### 文档正文:
========================================================================
给定一棵二叉树,将每个节点与其层次顺序的后继节点连接起来。每个级别的最后一个节点应该指向一个空节点。

解答

Java

import java.util.*;

class TreeNode {
  int val;
  TreeNode left;
  TreeNode right;
  TreeNode next;

  TreeNode(int x) {
    val = x;
    left = right = next = null;
  }

  //打印节点 level order traversal using 'next' pointer
  public void printLevelOrder() {
    TreeNode nextLevelRoot = this;
    while (nextLevelRoot != null) {
      TreeNode current = nextLevelRoot;
      nextLevelRoot = null;
      while (current != null) {
        System.out.print(current.val + " ");
        if (nextLevelRoot == null) {
          if (current.left != null)
            nextLevelRoot = current.left;
          else if (current.right != null)
            nextLevelRoot = current.right;
        }
        current = current.next;
      }
      System.out.println();
    }
  }
};

class ConnectLevelOrderSiblings {
  public static void connect(TreeNode root) {
    if (root == null)
      return;

    Queue<TreeNode> queue = new LinkedList<>();
    queue.offer(root);
    while (!queue.isEmpty()) {
      TreeNode previousNode = null;
      int levelSize = queue.size();
      //遍历这一层的所有节点
      for (int i = 0; i < levelSize; i++) {
        TreeNode currentNode = queue.poll();
        if (previousNode != null)
          previousNode.next = currentNode;
        previousNode = currentNode;

        //插入当前节点的子节点
        if (currentNode.left != null)
          queue.offer(currentNode.left);
        if (currentNode.right != null)
          queue.offer(currentNode.right);
      }
    }
  }

  public static void main(String[] args) {
    TreeNode root = new TreeNode(12);
    root.left = new TreeNode(7);
    root.right = new TreeNode(1);
    root.left.left = new TreeNode(9);
    root.right.left = new TreeNode(10);
    root.right.right = new TreeNode(5);
    ConnectLevelOrderSiblings.connect(root);
    System.out.println("Level order traversal using 'next' pointer: ");
    root.printLevelOrder();
  }
}

JavaScript

class TreeNode {
    constructor(x) {
        this.val = x;
        this.left = null;
        this.right = null;
        this.next = null;
    }

    //打印节点 level order traversal using 'next' pointer
    printLevelOrder() {
        let nextLevelRoot = this;
        while (nextLevelRoot !== null) {
            let current = nextLevelRoot;
            nextLevelRoot = null;
            while (current !== null) {
                console.log(current.val + " ");
                if (nextLevelRoot === null) {
                    if (current.left !== null)
                        nextLevelRoot = current.left;
                    else if (current.right !== null)
========================================================================
### 数据集:
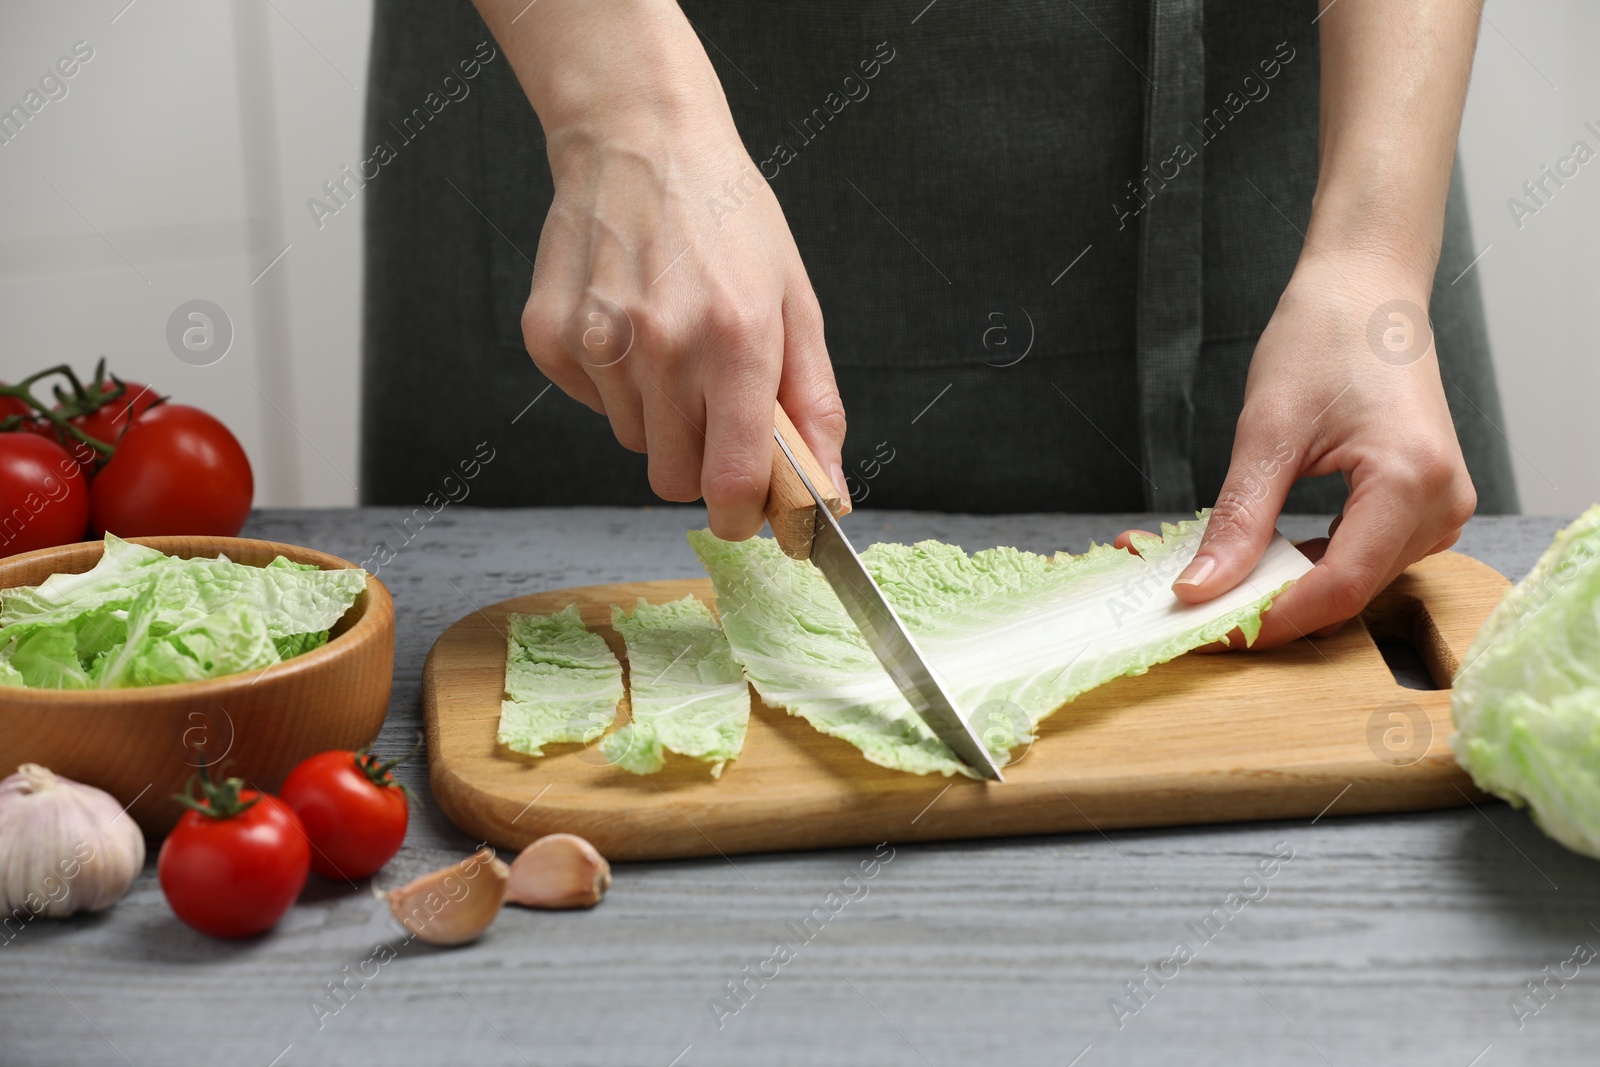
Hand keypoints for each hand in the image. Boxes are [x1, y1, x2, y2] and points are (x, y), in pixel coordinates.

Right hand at [512, 10, 845, 539]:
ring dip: (656, 414)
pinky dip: (611, 383)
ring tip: (670, 341)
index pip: (732, 481)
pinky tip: (627, 323)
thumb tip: (828, 490)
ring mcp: (599, 341)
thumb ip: (815, 404)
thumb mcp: (796, 303)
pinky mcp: (550, 335)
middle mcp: (664, 346)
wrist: (641, 139)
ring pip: (632, 441)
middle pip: (675, 479)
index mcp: (738, 339)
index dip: (744, 516)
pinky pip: (588, 404)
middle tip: (713, 406)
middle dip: (700, 462)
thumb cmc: (729, 219)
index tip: (750, 514)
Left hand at [1145, 251, 1476, 647]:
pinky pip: (1360, 556)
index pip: (1340, 586)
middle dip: (1265, 601)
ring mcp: (1438, 508)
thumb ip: (1239, 519)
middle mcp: (1441, 504)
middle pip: (1346, 590)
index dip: (1271, 618)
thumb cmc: (1324, 337)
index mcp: (1411, 479)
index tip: (1208, 630)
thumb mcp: (1267, 430)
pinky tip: (1258, 551)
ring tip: (1210, 570)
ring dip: (1281, 584)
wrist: (1365, 290)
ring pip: (1351, 580)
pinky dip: (1305, 561)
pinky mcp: (1421, 505)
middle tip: (1186, 596)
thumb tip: (1201, 589)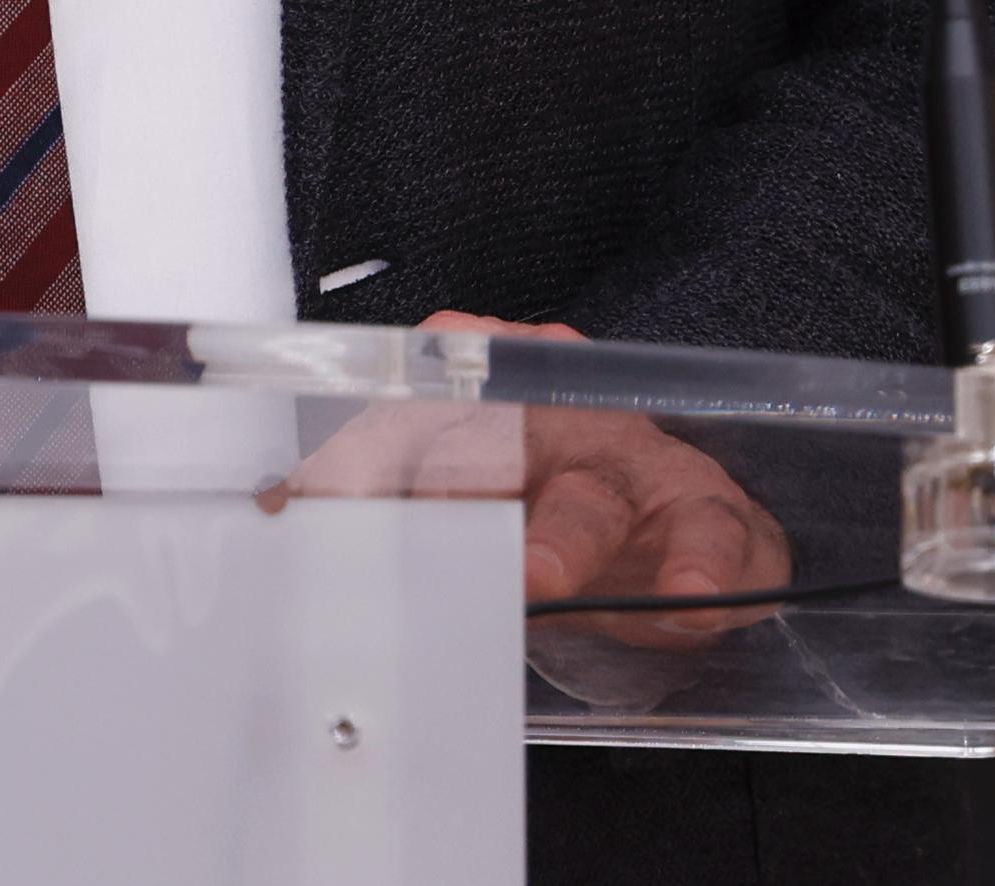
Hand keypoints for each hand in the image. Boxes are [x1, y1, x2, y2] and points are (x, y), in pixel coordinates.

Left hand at [271, 319, 793, 647]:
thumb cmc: (551, 503)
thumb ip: (374, 499)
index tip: (321, 501)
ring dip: (570, 530)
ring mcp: (642, 462)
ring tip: (543, 572)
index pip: (417, 408)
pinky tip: (684, 596)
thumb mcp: (462, 498)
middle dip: (464, 476)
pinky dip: (704, 566)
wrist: (678, 535)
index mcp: (492, 397)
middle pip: (508, 436)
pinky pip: (717, 531)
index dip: (366, 453)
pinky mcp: (713, 514)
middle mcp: (563, 416)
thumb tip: (278, 514)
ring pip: (602, 486)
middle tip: (424, 518)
========================================================================
### 练习任务:
(1) 根据二叉树层序连接一文回答:
(a) 每一层的最后一个节点应当指向什么?
(b) Java 代码的 main 方法中,根节点的值是多少?
(c) Java 的 connect 方法用哪种数据结构存放待处理的节点?
(2) 请原样输出二叉树层序连接一文中从“Queue<TreeNode> queue = new”直到“(previousNode != null)”的这一段。
(3) 请从二叉树层序连接一文末尾处接着往下写。
上面的数据行与二叉树层序连接一文没有关系。

### 练习解答:
(1)
(a) 指向一个空节点。
(b) 12。
(c) 队列(Queue<TreeNode>,由 LinkedList 实现)。

(2)
Queue<TreeNode> queue = new LinkedList<>();
    queue.offer(root);
    while (!queue.isEmpty()) {
      TreeNode previousNode = null;
      int levelSize = queue.size();
      //遍历这一层的所有节点
      for (int i = 0; i < levelSize; i++) {
        TreeNode currentNode = queue.poll();
        if (previousNode != null)

(3)
                        nextLevelRoot = current.right;
                }
                current = current.next;
            }
            console.log();
        }
    }
}

class ConnectLevelOrderSiblings {
    static connect(root) {
        if (root === null)
            return;

        let queue = [];
        queue.push(root);
        while (queue.length > 0) {
            let previousNode = null;
            let levelSize = queue.length;
            //遍历这一层的所有节点
            for (let i = 0; i < levelSize; i++) {
                let currentNode = queue.shift();
                if (previousNode !== null)
                    previousNode.next = currentNode;
                previousNode = currentNode;

                //插入当前节点的子节点
                if (currentNode.left !== null)
                    queue.push(currentNode.left);
                if (currentNode.right !== null)
                    queue.push(currentNode.right);
            }
        }
    }

    static main() {
        let root = new TreeNode(12);
        root.left = new TreeNode(7);
        root.right = new TreeNode(1);
        root.left.left = new TreeNode(9);
        root.right.left = new TreeNode(10);
        root.right.right = new TreeNode(5);
        ConnectLevelOrderSiblings.connect(root);
        console.log("Level order traversal using 'next' pointer: ");
        root.printLevelOrder();
    }
}

ConnectLevelOrderSiblings.main();

Python

from collections import deque

class TreeNode:
    def __init__(self, x):
        self.val = x
        self.left = None
        self.right = None
        self.next = None
  
    # 打印节点 level order traversal using 'next' pointer
    def printLevelOrder(self):
        nextLevelRoot = self
        while nextLevelRoot:
            current = nextLevelRoot
            nextLevelRoot = None
            while current:
                print(current.val, end=" ")
                if not nextLevelRoot:
                    if current.left:
                        nextLevelRoot = current.left
                    elif current.right:
                        nextLevelRoot = current.right
                current = current.next
            print()

class ConnectLevelOrderSiblings:
    def connect(root):
        if not root:
            return

        queue = deque()
        queue.append(root)
        while queue:
            previousNode = None
            levelSize = len(queue)
            # 遍历这一层的所有节点
            for _ in range(levelSize):
                currentNode = queue.popleft()
                if previousNode:
                    previousNode.next = currentNode
                previousNode = currentNode

                # 插入当前节点的子节点
                if currentNode.left:
                    queue.append(currentNode.left)
                if currentNode.right:
                    queue.append(currentNode.right)

    def main():
        root = TreeNode(12)
        root.left = TreeNode(7)
        root.right = TreeNode(1)
        root.left.left = TreeNode(9)
        root.right.left = TreeNode(10)
        root.right.right = TreeNode(5)
        ConnectLevelOrderSiblings.connect(root)
        print("Level order traversal using 'next' pointer: ")
        root.printLevelOrder()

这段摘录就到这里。